*GOAL OF THE EXERCISE*:
In the material below, turn every line from the one containing "This site uses Akismet to reduce spam." through the one containing "Sept. 12, 2016) – Angel Gold Corp. (TSX", both included, into a JSON list of strings with one string per line and no blank lines. Leave the pictures out of the list.

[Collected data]
####
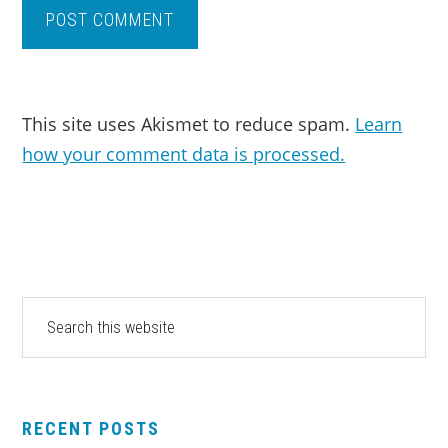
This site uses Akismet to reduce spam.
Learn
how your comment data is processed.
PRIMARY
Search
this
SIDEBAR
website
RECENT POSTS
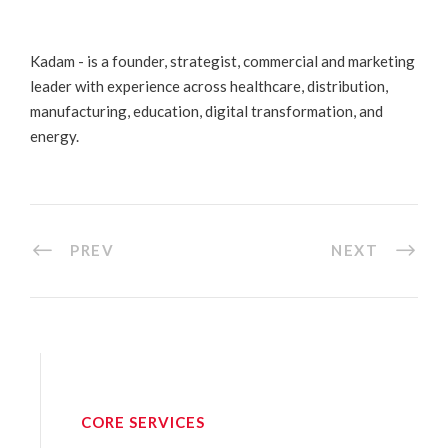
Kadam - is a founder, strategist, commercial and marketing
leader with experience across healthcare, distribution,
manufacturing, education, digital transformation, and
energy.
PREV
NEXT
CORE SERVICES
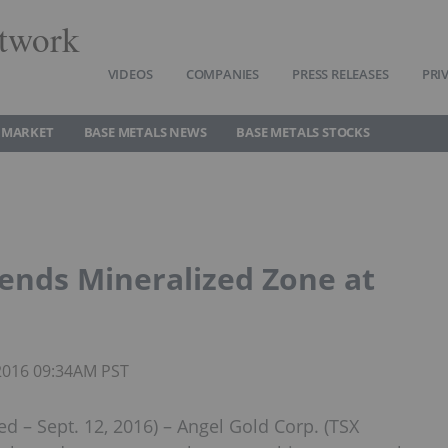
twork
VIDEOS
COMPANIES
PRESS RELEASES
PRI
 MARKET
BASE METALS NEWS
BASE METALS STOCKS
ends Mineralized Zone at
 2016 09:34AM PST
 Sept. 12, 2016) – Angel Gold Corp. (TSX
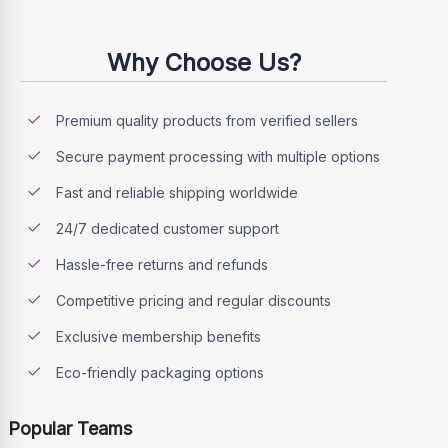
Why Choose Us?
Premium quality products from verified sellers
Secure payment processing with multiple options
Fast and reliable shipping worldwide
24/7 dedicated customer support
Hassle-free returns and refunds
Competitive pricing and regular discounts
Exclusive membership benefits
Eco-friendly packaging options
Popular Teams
####
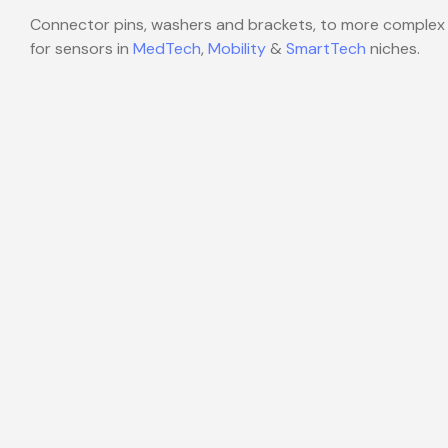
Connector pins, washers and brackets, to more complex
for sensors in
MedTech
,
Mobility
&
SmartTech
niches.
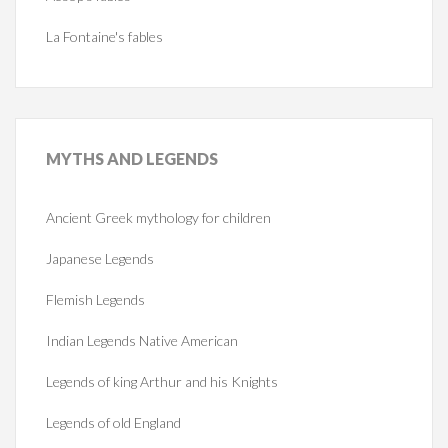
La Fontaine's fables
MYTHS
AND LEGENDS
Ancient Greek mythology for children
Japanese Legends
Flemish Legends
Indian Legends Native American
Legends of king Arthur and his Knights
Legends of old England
####
*TASK SOLUTION*:
[
  "This site uses Akismet to reduce spam.",
  "Learn",
  "how your comment data is processed.",
  "PRIMARY",
  "Search",
  "this",
  "SIDEBAR",
  "website",
  "RECENT POSTS",
  "Kadam - is a founder, strategist, commercial and marketing",
  "leader with experience across healthcare, distribution,",
  "manufacturing, education, digital transformation, and",
  "energy.",
  "PREV",
  "NEXT",
  "CORE SERVICES",
  "twork",
  "VIDEOS",
  "COMPANIES",
  "PRESS RELEASES",
  "PRI",
  " MARKET",
  "BASE METALS NEWS",
  "BASE METALS STOCKS",
  "ends Mineralized Zone at",
  " 2016 09:34AM PST",
  " Sept. 12, 2016) – Angel Gold Corp. (TSX"
]